The leaves blushed with shame

Each day I see young children laid

Into muddy graves.

I see the bowing sun.

redden sky in shame.

My leaves fall on the graves.

The unbloomed flowers question.

Isn't there an alternative?

Her emotional free-fall is worth a sigh while she is faced with a disagreeable feeling of strangeness in her lost surrounding.
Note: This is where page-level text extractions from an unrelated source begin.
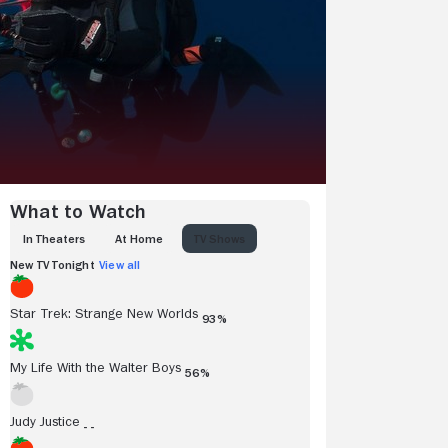
What to Watch
IN THEATERS
AT HOME
TV SHOWS
New TV Tonight
View all
Star Trek: Strange New Worlds
93%
My Life With the Walter Boys
56%
Judy Justice
- -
Her shock carries a strong feeling of helplessness and under the influence of deep psychological distress she laments.

My idols of faith were there

but they were on the road like pebbles.

There was a new neighborhood.

There were new names,

new faces, new roads,

new face, walls, and new gods.

I was like a guest in my own land.

Uncomfortable and restless, watching keenly the enduring damage done to her land in men and material, she questions the system courageously, leaving her reader to wander in the ruins.

As I walk the desolate streets,

I see no life.

I knock locked doors in vain.

Is the place under a spell?

Has an evil eye cast its dark gloom

On this once beautiful city?

Trembling with a premonition

of something tragic,

I dare to ask:

Why do I see only the old?

Where are the young?

Why these expanded graveyards?

Where are the blooming roses?

Why this iris?

Why is there such darkness?

Indu Kilam's poetry is worldly but reflects slight shades of well-absorbed influences from Sufism and mysticism.

I am a shadow but not an image,

A handful of dust, a mirage,

A dwindling ray,

the vastness of skies,

and the depths of the ocean.

I am a hallow structure

of ugly bitter bones.


Let me go.

You go your way

and me to mine.

You are just a garment that

a name I bear,

a burden I am forced to carry.

Leave me free.

She has great potential to retain hope in hopeless situations, her mood remains optimistic against all odds in her way, and she inspires expectantly.

Drain out the stagnant waters.

Let fresh nectar overflow its banks.

Let us give our fossilized brain

A flush of fresh blood.

Let us make inroads into the

Stony and immovable rocks.

Let us bring smiles and laughter.

The poetry is highly relevant, and the book worth a read.